Best advice is little and often for walking. Gradually build up the time and distance.

Chrys


----------



## Mikemoss (Sep 5, 2005)

I had mine replaced two years ago and it has transformed my life (for the better, I should add).

I think your SIL will be fine going for as many walks as she feels comfortable with, indoors and out. My op was during a snowing period and I only used my crutches when walking in show-covered fields. On dry pavements and inside shops etc I could generally manage with a single crutch, then transitioning to a single walking stick.

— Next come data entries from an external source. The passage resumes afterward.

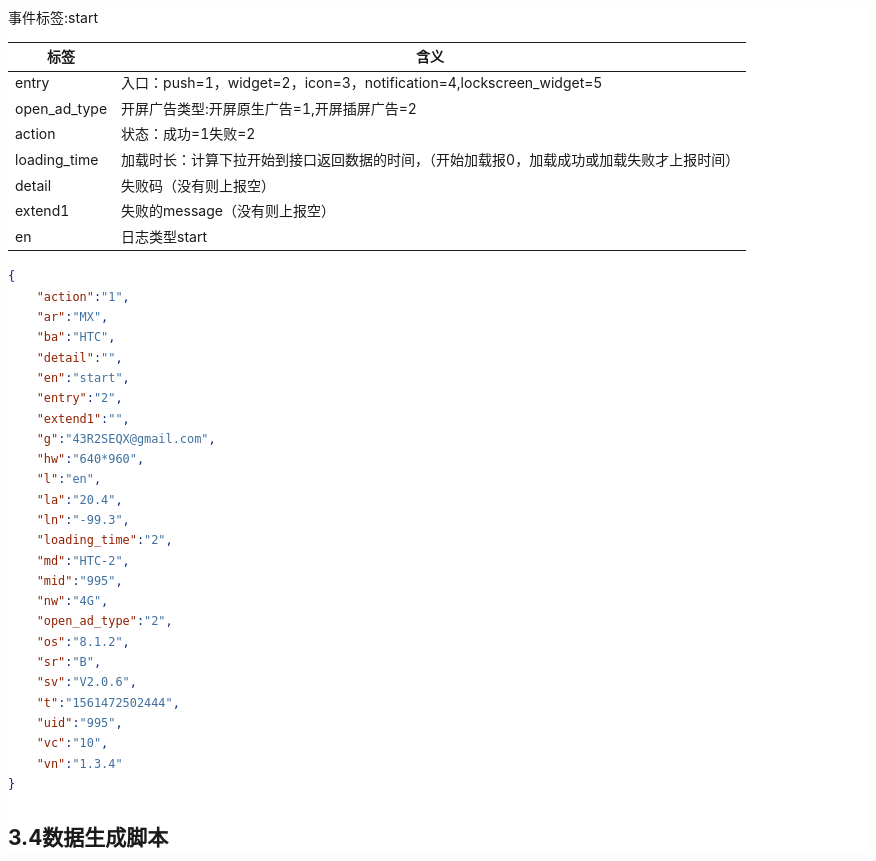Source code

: 事件标签:start

| 标签         | 含义                                                         |
| ------------ | ------------------------------------------------------------ |
| entry        | 入口：push=1，widget=2，icon=3，notification=4,lockscreen_widget=5 |
| open_ad_type | 开屏广告类型:开屏原生广告=1,开屏插屏广告=2                   |
| action       | 状态：成功=1失败=2                                           |
| loading_time | 加载时长：计算下拉开始到接口返回数据的时间，（开始加载报0，加载成功或加载失败才上报时间） |
| detail       | 失败码（没有则上报空）                                       |
| extend1      | 失败的message（没有则上报空）                                |
| en           | 日志类型start                                                |

```json
{
	"action":"1",
	"ar":"MX",
	"ba":"HTC",
	"detail":"",
	"en":"start",
	"entry":"2",
	"extend1":"",
	"g":"43R2SEQX@gmail.com",
	"hw":"640*960",
	"l":"en",
	"la":"20.4",
	"ln":"-99.3",
	"loading_time":"2",
	"md":"HTC-2",
	"mid":"995",
	"nw":"4G",
	"open_ad_type":"2",
	"os":"8.1.2",
	"sr":"B",
	"sv":"V2.0.6",
	"t":"1561472502444",
	"uid":"995",
	"vc":"10",
	"vn":"1.3.4"
}
```

## 3.4数据生成脚本
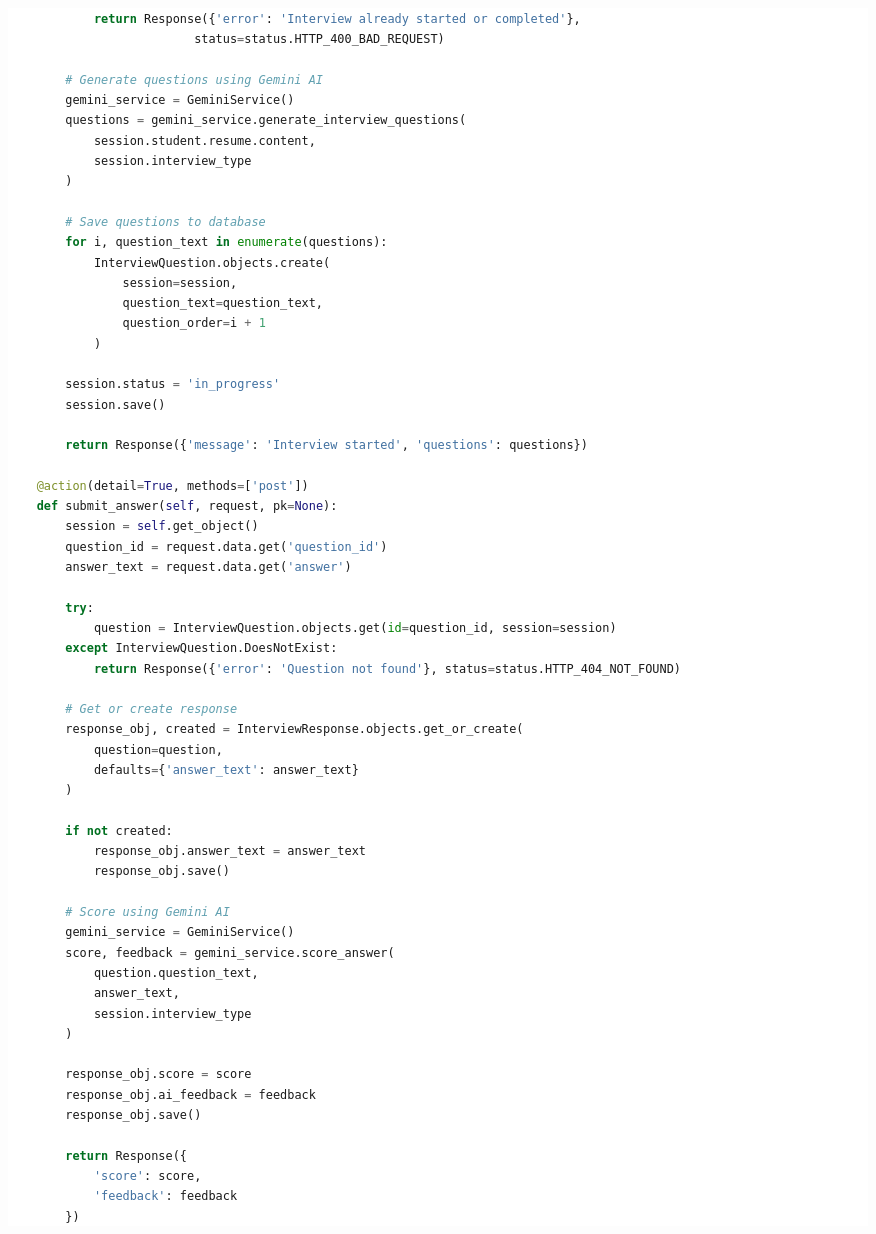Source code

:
 ```python
            return Response({'error': 'Interview already started or completed'}, 
                          status=status.HTTP_400_BAD_REQUEST)
        
        # Generate questions using Gemini AI
        gemini_service = GeminiService()
        questions = gemini_service.generate_interview_questions(
            session.student.resume.content,
            session.interview_type
        )
        
        # Save questions to database
        for i, question_text in enumerate(questions):
            InterviewQuestion.objects.create(
                session=session,
                question_text=question_text,
                question_order=i + 1
            )
        
        session.status = 'in_progress'
        session.save()
        
        return Response({'message': 'Interview started', 'questions': questions})
    
    @action(detail=True, methods=['post'])
    def submit_answer(self, request, pk=None):
        session = self.get_object()
        question_id = request.data.get('question_id')
        answer_text = request.data.get('answer')
        
        try:
            question = InterviewQuestion.objects.get(id=question_id, session=session)
        except InterviewQuestion.DoesNotExist:
            return Response({'error': 'Question not found'}, status=status.HTTP_404_NOT_FOUND)
        
        # Get or create response
        response_obj, created = InterviewResponse.objects.get_or_create(
            question=question,
            defaults={'answer_text': answer_text}
        )
        
        if not created:
            response_obj.answer_text = answer_text
            response_obj.save()
        
        # Score using Gemini AI
        gemini_service = GeminiService()
        score, feedback = gemini_service.score_answer(
            question.question_text,
            answer_text,
            session.interview_type
        )
        
        response_obj.score = score
        response_obj.ai_feedback = feedback
        response_obj.save()
        
        return Response({
            'score': score,
            'feedback': feedback
        })
```
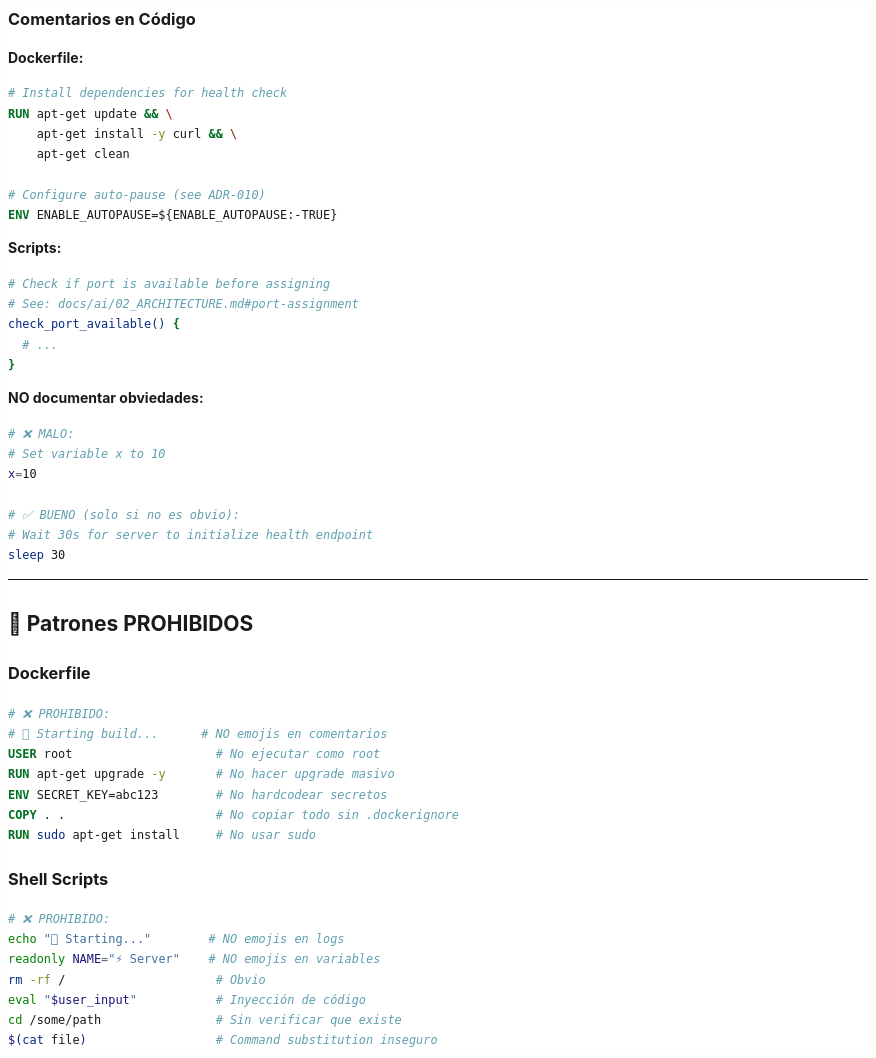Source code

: ### Comentarios en Código

**Dockerfile:**
```dockerfile
# Install dependencies for health check
RUN apt-get update && \
    apt-get install -y curl && \
    apt-get clean

# Configure auto-pause (see ADR-010)
ENV ENABLE_AUTOPAUSE=${ENABLE_AUTOPAUSE:-TRUE}
```

**Scripts:**
```bash
# Check if port is available before assigning
# See: docs/ai/02_ARCHITECTURE.md#port-assignment
check_port_available() {
  # ...
}
```

**NO documentar obviedades:**
```bash
# ❌ MALO:
# Set variable x to 10
x=10

# ✅ BUENO (solo si no es obvio):
# Wait 30s for server to initialize health endpoint
sleep 30
```

---

## 🚫 Patrones PROHIBIDOS

### Dockerfile
```dockerfile
# ❌ PROHIBIDO:
# 🚀 Starting build...      # NO emojis en comentarios
USER root                    # No ejecutar como root
RUN apt-get upgrade -y       # No hacer upgrade masivo
ENV SECRET_KEY=abc123        # No hardcodear secretos
COPY . .                     # No copiar todo sin .dockerignore
RUN sudo apt-get install     # No usar sudo
```

### Shell Scripts
```bash
# ❌ PROHIBIDO:
echo "🚀 Starting..."        # NO emojis en logs
readonly NAME="⚡ Server"    # NO emojis en variables
rm -rf /                     # Obvio
eval "$user_input"           # Inyección de código
cd /some/path                # Sin verificar que existe
$(cat file)                  # Command substitution inseguro
```
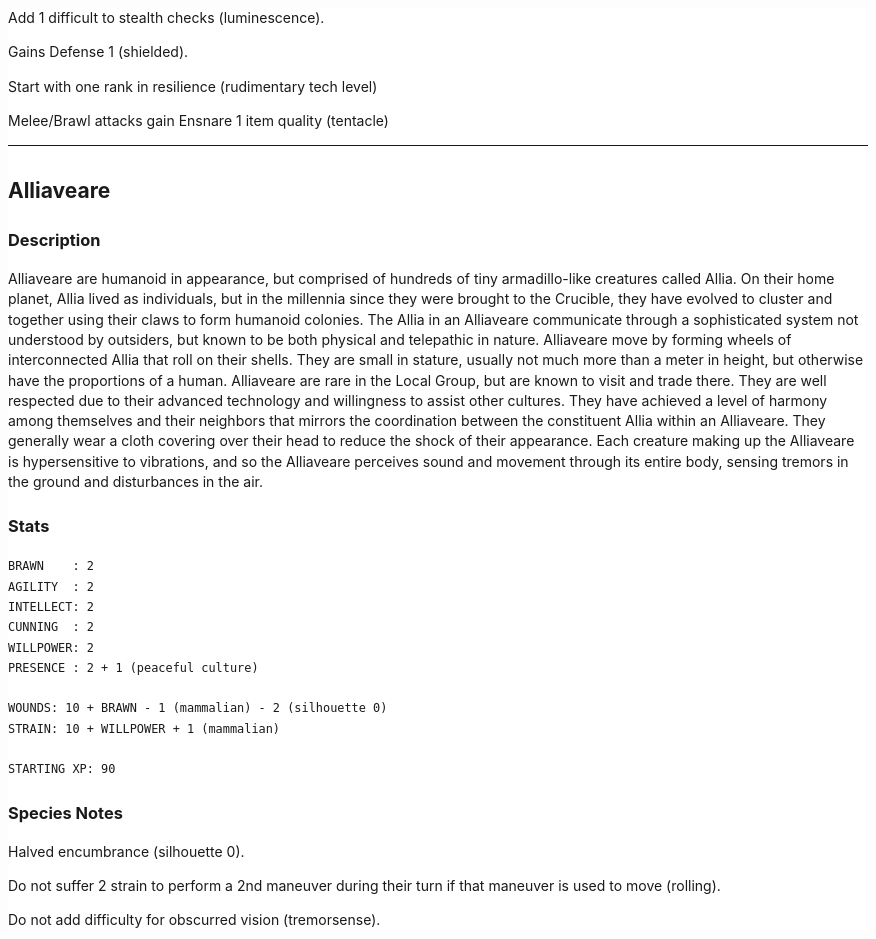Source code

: Add 1 difficult to stealth checks (luminescence).

Gains Defense 1 (shielded).

Start with one rank in resilience (rudimentary tech level)

Melee/Brawl attacks gain Ensnare 1 item quality (tentacle)

-----

## Alliaveare

### Description

Alliaveare are humanoid in appearance, but comprised of hundreds of tiny armadillo-like creatures called Allia. On their home planet, Allia lived as individuals, but in the millennia since they were brought to the Crucible, they have evolved to cluster and together using their claws to form humanoid colonies. The Allia in an Alliaveare communicate through a sophisticated system not understood by outsiders, but known to be both physical and telepathic in nature. Alliaveare move by forming wheels of interconnected Allia that roll on their shells. They are small in stature, usually not much more than a meter in height, but otherwise have the proportions of a human. Alliaveare are rare in the Local Group, but are known to visit and trade there. They are well respected due to their advanced technology and willingness to assist other cultures. They have achieved a level of harmony among themselves and their neighbors that mirrors the coordination between the constituent Allia within an Alliaveare. They generally wear a cloth covering over their head to reduce the shock of their appearance. Each creature making up the Alliaveare is hypersensitive to vibrations, and so the Alliaveare perceives sound and movement through its entire body, sensing tremors in the ground and disturbances in the air.

### Stats

```
BRAWN    : 2
AGILITY  : 2
INTELLECT: 2
CUNNING  : 2
WILLPOWER: 2
PRESENCE : 2 + 1 (peaceful culture)

WOUNDS: 10 + BRAWN - 1 (mammalian) - 2 (silhouette 0)
STRAIN: 10 + WILLPOWER + 1 (mammalian)

STARTING XP: 90
```

### Species Notes

Halved encumbrance (silhouette 0).

Do not suffer 2 strain to perform a 2nd maneuver during their turn if that maneuver is used to move (rolling).

Do not add difficulty for obscurred vision (tremorsense).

The worst bit was not being able to get into the motorhome for about six weeks, but I felt able to drive after three weeks and found the whole recovery process to be much faster and easier than I'd been warned.

I lied about the worst bit. That was a combination of having to sleep on my back for six months, and wearing those fearful green stockings.

Please give your SIL my best wishes, and tell her she's doing the right thing by sticking to those exercises.


----------



## Knockluts (Oct 17, 2009)

Hi Jodi1, 

Snap! Well hopefully not your new hip!!  

I'm 59 and had a hip re-surfacing on 28th December. Just come in from my check up with the consultant. All good thankfully. 

As for the crutches, well I was confused and thought it was 2 weeks with 2 crutches then 2 weeks with 1 crutch. Wrong! The consultant told me it is 3 weeks with 2 crutches and 3 weeks with 1. 

So I went on 1 crutch a bit early. 

Personally I feel very positive, my consultant said I could do anything exercise wise as long as I "listen to my body". Obviously don't overdo it. 

I was pretty fit to start with so this advice suite me, I suggest you see your own consultant to get advice that is best for you. I don't suggest for one minute that you do as I do. 

I hope you have a speedy recovery. 

Best Wishes, 

Mike.


----------



## tubbytuba (Mar 21, 2007)

Hi, Mrs Tubby (Mary) had her new hip back in July. She was home 3 days after op, after they were happy she could manage stairs. Used 2 crutches for 2 weeks till she saw physio, who was then happy for her to manage with 1 stick.
She gradually built up walking and was up to walking a mile within another couple of weeks. Pain completely gone in hip - has niggles in other hip and knee but delighted with progress.
We managed a 12 mile walk this last weekend.

To be honest the physio is more just to check progress and to ensure excercises are being followed. Keep doing the ex's and I'm sure you'll be up and running (well walking) in no time. 
Steve.


----------



## Jodi1 (Mar 25, 2010)

Thank you all very much. SIL went to clinic today to have her staples removed and her leg looks good. The nurse was very helpful and said yes to walks out (listening to her body of course) so we went to Dobbies and had a coffee  So we will be off for little strolls very soon. Interesting about the going onto one crutch as this wasn't mentioned, but perhaps when she sees the physio's.


----------